Unhappily the seperate alpha blending ops there fall under the “optional extensions” for OpenGL ES 1.1 (OpenGL ES Overview - The Khronos Group Inc) as such its a no go unless the platform implements it and the unity export has limitations of the platform up to date.
I’ve not been able to find any lead that the SGX530 (the OES 1.1 hardware in the first 2 generations of iOS) supports it so I assume that Unity will not allow it for iOS at all under ARMV6 constraints. Unsure if switching to ARMV6+ARMV7 with disabled OES 2.0 define changes anything but I would assume yes as the OES 1.1 support on ARMV7 devices has a few anomalies as its no real hardware OES 1.1
I tested again. I’m sorry to say that either Unity Tech or Apple has gimped this for you, sometime since January. I tested extensively in order to make that Unity Answers post. I assure you that the messages are lies. There are unsupported blend modes, but none of them are alpha-specific, as I outlined. I don’t know who authors the error messages. Who is responsible? I assume UT, considering the magenta.
I’d like to investigate the bug I logged about blending modes, 389595, to see if UT maybe said, “screw it, we’ll just disable everything but the most common ones”, but I can’t access fogbugz presently. Can any of you?
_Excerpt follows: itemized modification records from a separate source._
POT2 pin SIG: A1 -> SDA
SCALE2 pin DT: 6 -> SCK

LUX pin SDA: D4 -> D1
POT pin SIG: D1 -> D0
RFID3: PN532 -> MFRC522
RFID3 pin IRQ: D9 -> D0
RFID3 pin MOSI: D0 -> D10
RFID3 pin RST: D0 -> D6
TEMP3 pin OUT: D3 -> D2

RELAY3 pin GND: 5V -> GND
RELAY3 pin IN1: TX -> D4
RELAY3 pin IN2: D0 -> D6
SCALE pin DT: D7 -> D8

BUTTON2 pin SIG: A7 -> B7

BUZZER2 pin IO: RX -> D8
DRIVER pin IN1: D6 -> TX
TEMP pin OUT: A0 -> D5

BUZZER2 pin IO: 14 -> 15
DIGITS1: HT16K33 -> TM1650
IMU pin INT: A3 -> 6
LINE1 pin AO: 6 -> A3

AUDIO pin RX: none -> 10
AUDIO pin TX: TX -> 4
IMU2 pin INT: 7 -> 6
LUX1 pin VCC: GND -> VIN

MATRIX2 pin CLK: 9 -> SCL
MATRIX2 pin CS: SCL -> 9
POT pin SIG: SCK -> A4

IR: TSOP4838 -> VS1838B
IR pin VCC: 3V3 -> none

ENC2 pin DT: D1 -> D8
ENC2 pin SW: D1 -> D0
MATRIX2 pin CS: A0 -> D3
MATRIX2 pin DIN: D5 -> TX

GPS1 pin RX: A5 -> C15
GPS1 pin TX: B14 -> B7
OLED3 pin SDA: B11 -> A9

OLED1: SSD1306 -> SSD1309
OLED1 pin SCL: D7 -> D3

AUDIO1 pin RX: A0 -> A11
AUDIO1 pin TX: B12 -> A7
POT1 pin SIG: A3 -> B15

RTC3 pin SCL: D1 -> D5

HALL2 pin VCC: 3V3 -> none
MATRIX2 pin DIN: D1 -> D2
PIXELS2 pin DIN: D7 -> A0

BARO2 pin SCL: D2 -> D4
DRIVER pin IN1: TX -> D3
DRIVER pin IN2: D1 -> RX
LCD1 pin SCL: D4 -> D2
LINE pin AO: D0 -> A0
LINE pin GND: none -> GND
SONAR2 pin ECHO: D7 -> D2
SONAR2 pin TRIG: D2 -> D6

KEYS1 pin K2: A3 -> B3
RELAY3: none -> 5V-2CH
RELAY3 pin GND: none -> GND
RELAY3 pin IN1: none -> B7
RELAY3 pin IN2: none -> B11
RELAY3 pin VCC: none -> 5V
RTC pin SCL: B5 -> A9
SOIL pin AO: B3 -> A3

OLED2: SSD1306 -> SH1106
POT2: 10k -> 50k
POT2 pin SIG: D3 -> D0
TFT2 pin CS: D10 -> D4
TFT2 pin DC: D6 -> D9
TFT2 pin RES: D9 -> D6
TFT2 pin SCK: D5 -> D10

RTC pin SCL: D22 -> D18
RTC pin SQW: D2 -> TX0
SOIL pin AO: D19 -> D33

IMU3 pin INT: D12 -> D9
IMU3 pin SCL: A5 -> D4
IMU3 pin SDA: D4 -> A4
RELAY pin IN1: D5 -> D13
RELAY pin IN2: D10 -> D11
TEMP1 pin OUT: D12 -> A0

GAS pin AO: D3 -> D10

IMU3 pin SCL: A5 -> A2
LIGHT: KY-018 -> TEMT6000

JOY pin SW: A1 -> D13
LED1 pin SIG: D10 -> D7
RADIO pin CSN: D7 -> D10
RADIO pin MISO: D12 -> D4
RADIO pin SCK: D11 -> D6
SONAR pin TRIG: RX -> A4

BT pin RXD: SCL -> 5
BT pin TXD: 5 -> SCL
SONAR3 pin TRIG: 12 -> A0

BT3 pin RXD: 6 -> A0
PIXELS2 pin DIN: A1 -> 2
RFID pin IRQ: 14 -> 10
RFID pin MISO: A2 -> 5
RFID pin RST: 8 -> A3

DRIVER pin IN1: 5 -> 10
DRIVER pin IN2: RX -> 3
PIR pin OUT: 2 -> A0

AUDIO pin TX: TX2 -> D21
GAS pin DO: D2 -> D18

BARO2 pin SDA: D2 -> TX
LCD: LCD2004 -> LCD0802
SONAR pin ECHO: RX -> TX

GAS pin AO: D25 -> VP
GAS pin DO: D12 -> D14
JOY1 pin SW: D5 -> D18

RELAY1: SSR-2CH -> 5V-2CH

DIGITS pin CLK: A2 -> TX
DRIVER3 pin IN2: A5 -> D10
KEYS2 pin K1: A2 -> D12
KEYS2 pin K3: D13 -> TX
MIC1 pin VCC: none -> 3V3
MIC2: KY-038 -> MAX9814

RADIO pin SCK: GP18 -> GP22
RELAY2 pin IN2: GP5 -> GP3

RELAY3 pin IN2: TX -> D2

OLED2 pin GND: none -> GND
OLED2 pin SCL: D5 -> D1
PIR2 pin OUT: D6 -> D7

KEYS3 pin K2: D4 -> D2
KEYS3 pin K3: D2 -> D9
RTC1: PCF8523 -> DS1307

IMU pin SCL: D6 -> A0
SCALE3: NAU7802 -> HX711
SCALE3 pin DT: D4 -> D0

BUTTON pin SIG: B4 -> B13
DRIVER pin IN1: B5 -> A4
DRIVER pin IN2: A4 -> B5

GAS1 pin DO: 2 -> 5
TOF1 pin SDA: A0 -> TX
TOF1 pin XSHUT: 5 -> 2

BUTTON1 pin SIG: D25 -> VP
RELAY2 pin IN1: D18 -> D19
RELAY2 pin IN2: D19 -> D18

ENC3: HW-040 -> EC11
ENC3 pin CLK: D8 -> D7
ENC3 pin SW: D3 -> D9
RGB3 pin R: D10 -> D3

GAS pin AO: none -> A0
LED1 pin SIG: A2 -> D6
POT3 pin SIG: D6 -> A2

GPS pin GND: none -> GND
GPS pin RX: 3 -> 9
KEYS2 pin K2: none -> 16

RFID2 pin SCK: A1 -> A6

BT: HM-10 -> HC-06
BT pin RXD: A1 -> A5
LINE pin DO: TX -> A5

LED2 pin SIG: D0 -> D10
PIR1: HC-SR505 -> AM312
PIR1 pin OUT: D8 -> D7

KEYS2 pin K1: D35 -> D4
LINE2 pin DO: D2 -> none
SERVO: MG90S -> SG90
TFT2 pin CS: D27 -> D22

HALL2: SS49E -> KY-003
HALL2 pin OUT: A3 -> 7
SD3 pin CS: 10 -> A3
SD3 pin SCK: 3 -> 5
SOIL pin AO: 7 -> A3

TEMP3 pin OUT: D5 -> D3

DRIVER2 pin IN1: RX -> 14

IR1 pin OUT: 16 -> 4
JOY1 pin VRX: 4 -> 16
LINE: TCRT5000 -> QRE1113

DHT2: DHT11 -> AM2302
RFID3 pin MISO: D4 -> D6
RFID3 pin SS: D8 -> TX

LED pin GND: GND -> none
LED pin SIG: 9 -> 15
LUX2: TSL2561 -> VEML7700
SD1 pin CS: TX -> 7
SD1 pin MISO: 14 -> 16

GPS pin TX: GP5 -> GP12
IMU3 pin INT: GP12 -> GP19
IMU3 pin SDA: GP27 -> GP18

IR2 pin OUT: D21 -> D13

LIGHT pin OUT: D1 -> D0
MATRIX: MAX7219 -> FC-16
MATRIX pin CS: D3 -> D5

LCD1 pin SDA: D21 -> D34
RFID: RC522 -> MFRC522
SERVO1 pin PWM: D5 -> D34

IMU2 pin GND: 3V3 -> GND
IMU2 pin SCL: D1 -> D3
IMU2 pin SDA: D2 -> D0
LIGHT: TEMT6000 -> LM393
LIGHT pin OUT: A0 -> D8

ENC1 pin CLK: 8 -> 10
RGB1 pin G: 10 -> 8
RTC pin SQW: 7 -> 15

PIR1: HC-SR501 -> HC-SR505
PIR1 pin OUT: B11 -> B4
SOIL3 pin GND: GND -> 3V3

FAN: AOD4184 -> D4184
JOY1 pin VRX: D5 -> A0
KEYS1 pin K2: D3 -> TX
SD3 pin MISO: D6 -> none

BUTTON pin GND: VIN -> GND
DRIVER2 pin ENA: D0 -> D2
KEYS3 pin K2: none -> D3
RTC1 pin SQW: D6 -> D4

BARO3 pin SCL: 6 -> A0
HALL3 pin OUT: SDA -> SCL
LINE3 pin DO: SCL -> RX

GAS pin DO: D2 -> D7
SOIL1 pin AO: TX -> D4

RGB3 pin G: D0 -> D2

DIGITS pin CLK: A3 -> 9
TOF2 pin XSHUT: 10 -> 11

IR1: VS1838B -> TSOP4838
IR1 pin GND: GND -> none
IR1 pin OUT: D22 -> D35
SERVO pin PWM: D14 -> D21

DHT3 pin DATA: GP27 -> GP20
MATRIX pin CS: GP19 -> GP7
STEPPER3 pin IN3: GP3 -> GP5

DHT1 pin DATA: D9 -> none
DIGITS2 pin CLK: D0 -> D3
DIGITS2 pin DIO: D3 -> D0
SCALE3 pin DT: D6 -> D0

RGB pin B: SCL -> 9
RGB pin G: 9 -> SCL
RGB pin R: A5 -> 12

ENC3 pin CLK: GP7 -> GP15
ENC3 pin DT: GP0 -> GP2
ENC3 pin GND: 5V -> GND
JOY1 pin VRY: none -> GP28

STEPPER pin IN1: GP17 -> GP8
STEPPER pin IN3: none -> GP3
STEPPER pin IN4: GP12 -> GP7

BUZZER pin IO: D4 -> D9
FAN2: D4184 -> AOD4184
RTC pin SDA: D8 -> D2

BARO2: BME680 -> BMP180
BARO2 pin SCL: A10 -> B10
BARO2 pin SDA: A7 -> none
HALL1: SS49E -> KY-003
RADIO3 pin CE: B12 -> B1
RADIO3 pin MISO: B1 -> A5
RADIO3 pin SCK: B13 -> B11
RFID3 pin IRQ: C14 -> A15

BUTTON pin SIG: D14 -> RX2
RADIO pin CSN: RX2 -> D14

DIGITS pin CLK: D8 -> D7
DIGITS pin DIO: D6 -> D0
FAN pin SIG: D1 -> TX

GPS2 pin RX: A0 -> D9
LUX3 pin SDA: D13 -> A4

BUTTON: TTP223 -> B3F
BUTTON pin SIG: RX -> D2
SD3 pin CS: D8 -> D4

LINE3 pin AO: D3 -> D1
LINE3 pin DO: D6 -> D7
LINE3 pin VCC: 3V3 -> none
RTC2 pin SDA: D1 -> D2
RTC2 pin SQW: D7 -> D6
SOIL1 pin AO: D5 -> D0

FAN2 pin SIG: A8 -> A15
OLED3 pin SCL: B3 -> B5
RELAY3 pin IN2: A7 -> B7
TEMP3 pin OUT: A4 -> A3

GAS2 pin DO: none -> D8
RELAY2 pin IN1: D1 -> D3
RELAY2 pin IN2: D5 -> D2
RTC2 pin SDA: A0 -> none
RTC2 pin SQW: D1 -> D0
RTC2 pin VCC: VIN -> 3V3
I just had a look into my paper copy of the “OpenGL ES Programming Guide for iPhone OS” by Apple (date: 2010-06-14; a newer version is probably available by Apple). We are talking about the optional extension “GL_OES_blend_func_separate” to OpenGL ES 1.1 (OpenGL ES 2.0 has this functionality built-in). According to my copy of that guide, that optional extension is supported with:
OpenGL ES 1.1 on PowerVR SGX
OpenGL ES 1.1 on the simulator
but it is not supported with
OpenGL ES 1.1 on PowerVR MBX
Thus, you have to actually test it on a device with a PowerVR MBX GPU(!), otherwise (i.e. in the simulator or on a PowerVR SGX GPU running OpenGL ES 1.1) it will be supported.
Maybe that clarifies the issue.
(By the way, I assume that Unity just asks the OpenGL driver whether the extension is available.)
I just tested on my 3GS and got magenta meshes with errors about lack of support. With the same project and settings, I got no such errors, in January, running in both OpenGL versions, with the MBXLite (iPod touch 2G) and SGX. ANIV and I concur that it’s not hardware-related, because the SGX devices, under 1.1, are not rendering correctly, whereas the document you found says they should. That document also lists lack of support on the MBXLite, though, which I recall as being untrue, though of course that’s fallible human memory. Regardless, someone is artificially gimping this.